> WHAT YOU HAVE TO DO
Please format the text lines from every entry as one numbered list, leaving out blank lines and the pictures.

********************

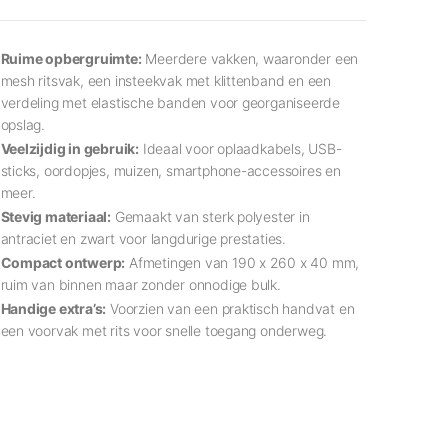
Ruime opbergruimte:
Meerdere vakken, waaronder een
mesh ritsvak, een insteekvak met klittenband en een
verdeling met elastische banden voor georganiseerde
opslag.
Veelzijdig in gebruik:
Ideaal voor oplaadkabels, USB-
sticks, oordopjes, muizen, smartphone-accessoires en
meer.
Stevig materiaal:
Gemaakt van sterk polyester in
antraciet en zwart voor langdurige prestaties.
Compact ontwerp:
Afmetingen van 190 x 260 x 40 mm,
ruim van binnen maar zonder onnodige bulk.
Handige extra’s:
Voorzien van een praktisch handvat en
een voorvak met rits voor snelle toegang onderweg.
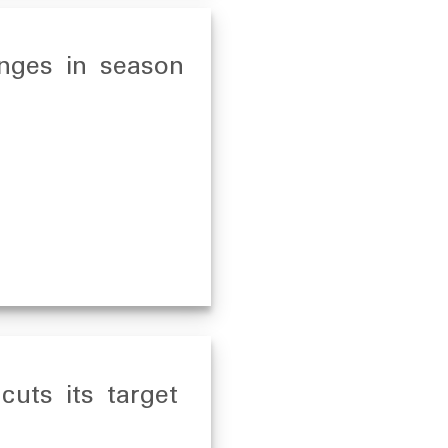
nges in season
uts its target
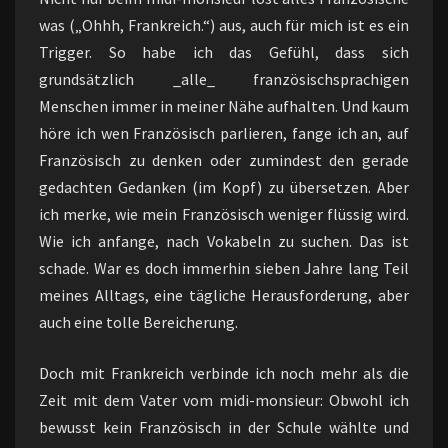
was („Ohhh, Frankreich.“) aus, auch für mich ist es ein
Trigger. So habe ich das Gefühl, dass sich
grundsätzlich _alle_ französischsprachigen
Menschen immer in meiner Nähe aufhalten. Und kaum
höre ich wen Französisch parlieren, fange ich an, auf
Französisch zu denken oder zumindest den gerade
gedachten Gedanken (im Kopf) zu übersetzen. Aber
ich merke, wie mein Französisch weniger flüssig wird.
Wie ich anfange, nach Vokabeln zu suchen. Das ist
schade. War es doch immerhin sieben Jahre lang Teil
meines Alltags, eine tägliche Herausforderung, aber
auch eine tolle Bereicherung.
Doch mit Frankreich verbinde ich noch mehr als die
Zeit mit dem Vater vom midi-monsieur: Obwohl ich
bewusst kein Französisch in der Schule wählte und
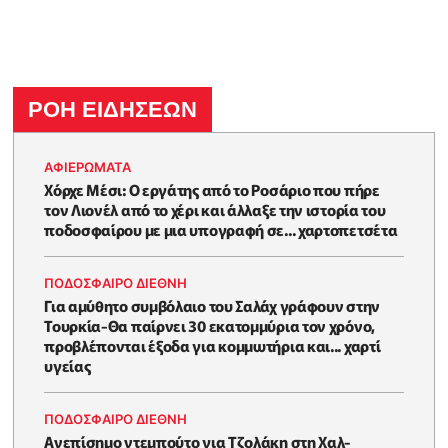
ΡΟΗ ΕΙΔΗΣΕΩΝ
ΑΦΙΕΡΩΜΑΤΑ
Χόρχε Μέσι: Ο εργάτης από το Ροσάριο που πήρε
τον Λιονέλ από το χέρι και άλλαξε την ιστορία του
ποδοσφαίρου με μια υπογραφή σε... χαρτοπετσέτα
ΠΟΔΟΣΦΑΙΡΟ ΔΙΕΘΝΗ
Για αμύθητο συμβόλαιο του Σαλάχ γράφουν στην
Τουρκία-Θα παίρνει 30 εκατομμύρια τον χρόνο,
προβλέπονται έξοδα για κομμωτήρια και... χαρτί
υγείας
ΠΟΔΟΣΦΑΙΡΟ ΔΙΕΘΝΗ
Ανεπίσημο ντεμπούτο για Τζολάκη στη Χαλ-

********************

> SOLUTION TO THIS TASK
1. Ruime opbergruimte:
2. Meerdere vakken, waaronder een
3. mesh ritsvak, een insteekvak met klittenband en een
4. verdeling met elastische banden voor georganiseerde
5. opslag.
6. Veelzijdig in gebruik:
7. Ideaal voor oplaadkabels, USB-
8. sticks, oordopjes, muizen, smartphone-accessoires en
9. meer.
10. Stevig materiaal:
11. Gemaakt van sterk polyester in
12. antraciet en zwart voor langdurige prestaties.
13. Compact ontwerp:
14. Afmetingen van 190 x 260 x 40 mm,
15. ruim van binnen maar zonder onnodige bulk.
16. Handige extra’s:
17. Voorzien van een praktisch handvat en
18. een voorvak met rits voor snelle toegang onderweg.
19. nges in season
20. uts its target
21. was („Ohhh, Frankreich.“) aus, auch für mich ist es ein
22. Trigger. So habe ich das Gefühl, dass sich
23. grundsätzlich _alle_ französischsprachigen
24. Menschen immer in meiner Nähe aufhalten. Und kaum
25. höre ich wen Französisch parlieren, fange ich an, auf
26. Französisch zu denken oder zumindest den gerade
27. gedachten Gedanken (im Kopf) zu übersetzen. Aber
28. ich merke, wie mein Französisch weniger flüssig wird.
29. Wie ich anfange, nach Vokabeln zu suchen. Das ist
30. schade. War es doch immerhin sieben Jahre lang Teil
31. meines Alltags, eine tägliche Herausforderung, aber
32. auch eine tolle Bereicherung.
33. Doch mit Frankreich verbinde ich noch mehr als die
34. Zeit mit dem Vater vom midi-monsieur: Obwohl ich
35. bewusst kein Französisch in der Schule wählte und
36. ΡΟΗ ΕΙΔΗΣΕΩΝ
37. ΑΦΙΕΡΩΜΑΤΑ
38. Χόρχε Μέσι: Ο εργάτης από το Ροσάριο που πήρε
39. τον Λιονέλ από το χέρι και άλλαξε την ιστορία του
40. ποδοσφαίρου με μια υπογραφή σε... χαρτοπετσέτα
41. ΠΟΔΟΣΦΑΙΡΟ ΔΙΕΘΝΗ
42. Για αμύθητο συμβόλαιο του Σαλάχ γράφουν στην
43. Τουρκία-Θα παίρνει 30 εκατομμύρια τον χρόνο,
44. προβλέπονται έξοδα για κομμωτήρια και... χαρτί
45. υγείας
46. ΠΟΔΟΣΦΑΙΡΟ ΔΙΕΘΝΗ
47. Ανεπίσημο ντεμπούτο για Τζολάκη στη Χαλ-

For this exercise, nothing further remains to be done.